Our house also records history - different notes from the different family members. Black grease marks in the master bedroom wall from the years Rob had an elliptical machine up there, current Peloton towels, fans and sweat marks on the bike.  A broken stair-rail pillar from Daniel's hasty grab as he whirled down the stairs, hallway art from Aden's prolific period. Senior photos, William's bedroom holding his trophies and occasional closet resources for Daniel. The cats, too, share their marks; cat hair drifting into the corners, claw marks down the leather couch.

After almost twenty years in the house it's time to re-paint, re-finish the wood floors, update the kitchen. I'm sometimes excited by the possibilities and sometimes reluctant to contemplate the loss of our visual history. The same principle goes for my face... sometimes I want to investigate youthful promises of various skin care professionals, start wearing makeup again, use eyebrow serum, etc. But then I waver, detained by either exhaustion or resignation. This is who I am, and I'm grateful for the life I've lived.

But I may sit down before taking off the next pair of high-waisted jeans.

Sunday, February 18, 2024

The Sting of Message in a Bottle

I used to do a lot of work with immigrants and on the immigration issue. As long-time readers of this blog might know, I have been to the Arizona/Mexico border six times and deep into Mexico once (where we drank tequila out of Pope shot glasses with a Catholic priest). My old social justice group from church had immigration reform as one of our top priorities and we volunteered in detention centers and in various immigrant support organizations throughout the Denver area. 

That work has receded from my working memory, buried by COVID and the post-pandemic anxiety over the mental health of my children and my friend's children. I got busy working with young people through coaching, and though we still give to the organizations I formed relationships with back in the 20 aughts and 2010's, I had in large part buried those experiences under the busy-ness of the present.

The musical production "Message in a Bottle" brought the memories back on Friday night. Rob and I went to see this brilliant dance performance (choreographed and directed by Kate Prince), sponsored by the music of Sting, with his co-worker and her husband. Seated next to the co-worker, I didn't want to burst into the tears that threatened throughout the first act but instead clasped my hands together until the knuckles glowed ivory.

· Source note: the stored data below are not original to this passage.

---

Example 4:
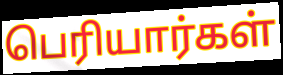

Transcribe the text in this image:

பெரியார்கள்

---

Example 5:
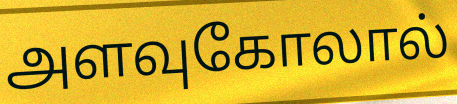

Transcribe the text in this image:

அளவுகோலால்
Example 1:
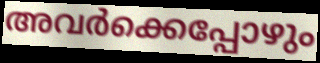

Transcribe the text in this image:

അവർക്കെപ്പോഴും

In the words of Lolita Chakrabarti's synopsis, "we live in a world where one person is forcibly displaced every two seconds as a result of conflict or persecution. In 2022 statistics show that over 100 million people around the globe had been forced from their homes." She goes on to summarize the story of "Message in a Bottle": "We follow the fortunes of a father, mother and their three teenage children who face this brutal reality (of civil war) together."

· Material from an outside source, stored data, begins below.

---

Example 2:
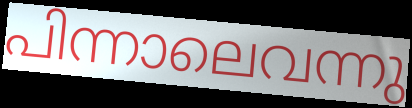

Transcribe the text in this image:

പിന്നാലെവന്നു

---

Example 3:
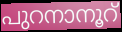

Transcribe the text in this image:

പുറനാനൂറ്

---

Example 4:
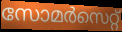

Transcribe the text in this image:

സോമർസെറ്റ്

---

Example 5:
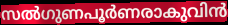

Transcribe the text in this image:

സൽഗുണപൂർണരാകുവിൻ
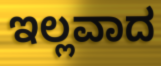
ಇಲ್ಲವಾದ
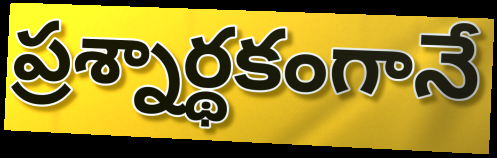
ప్రశ్నార్థకంగానే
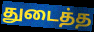
துடைத்த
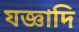
যজ্ঞাদি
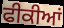
ਫੀਕੀਆਂ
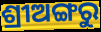
ଶ୍ରୀଅଙ୍ଗରୁ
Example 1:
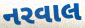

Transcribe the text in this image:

નરવાલ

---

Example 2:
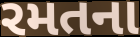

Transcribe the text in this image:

રમતના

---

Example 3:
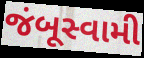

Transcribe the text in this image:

જંબૂસ્વામી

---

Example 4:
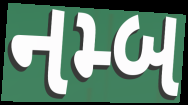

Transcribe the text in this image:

નમ્બ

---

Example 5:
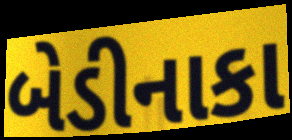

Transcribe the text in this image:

બેડીનાકા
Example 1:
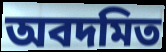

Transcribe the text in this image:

অবদমিত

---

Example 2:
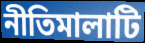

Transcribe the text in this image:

নীতিমালাটি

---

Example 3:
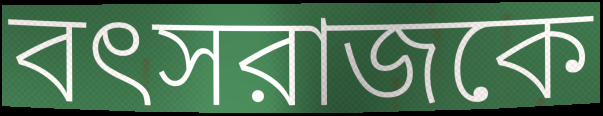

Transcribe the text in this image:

বৎসরাজকে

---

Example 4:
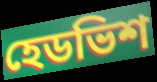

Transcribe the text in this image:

হেডভিশ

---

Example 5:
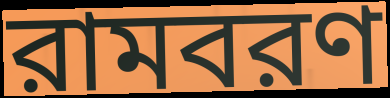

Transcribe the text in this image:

রামবরণ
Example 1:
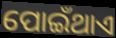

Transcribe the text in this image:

ପୋଇଁଥାଏ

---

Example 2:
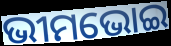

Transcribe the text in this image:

ଭୀମଭୋଇ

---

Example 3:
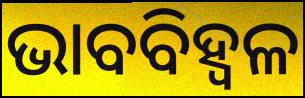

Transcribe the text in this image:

ଭାବବିହ୍ବଳ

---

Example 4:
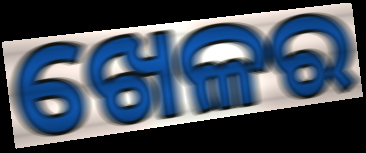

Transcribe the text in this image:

ଖେଳର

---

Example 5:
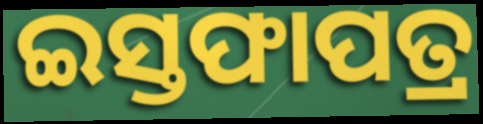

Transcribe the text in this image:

ଇସ୍ତଫାପତ୍ର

The dancers' moves were magical, the versions of Sting's songs poetic and moving. The first act showed trauma of war, separation, abuse, abduction. As I watched and clenched my hands I kept thinking "this is happening, this is happening now."  In Ukraine, in Gaza, in Lebanon, Syria, Venezuela, in so many places around the world families are being broken by forces outside of their control and it's just dumb luck that my family and I are safe and together.

Why did I stop my work? Is it a post-pandemic selfishness that cares only for myself, my own family, the children of my community? The only interactions I have now with the immigrant community are postings on social media and twice-yearly donations. Nearly forgotten are the days of teaching English in the Aurora detention center behind bars with men and women from around the world, the days of washing feet at the border and of pushing for reform.

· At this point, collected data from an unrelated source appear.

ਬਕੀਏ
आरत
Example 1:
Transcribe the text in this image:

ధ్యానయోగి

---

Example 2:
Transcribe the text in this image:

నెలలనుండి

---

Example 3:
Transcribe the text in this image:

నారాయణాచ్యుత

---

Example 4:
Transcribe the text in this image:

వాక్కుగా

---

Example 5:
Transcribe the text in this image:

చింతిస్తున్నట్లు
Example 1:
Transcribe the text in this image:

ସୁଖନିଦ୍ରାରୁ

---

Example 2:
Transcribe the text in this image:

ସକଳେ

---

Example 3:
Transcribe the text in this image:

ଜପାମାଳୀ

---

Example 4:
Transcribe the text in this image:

The issue of immigration will only get more pressing, as we can see in the news everyday. We currently have no good answers for the issues that come with climate change and global destabilization that will surely contribute more and more people on the move, desperate for someplace safe to raise their families. I think I need to go back, to do something more, and I owe this discomfort and sorrow to Kate Prince, the dancers, and Sting.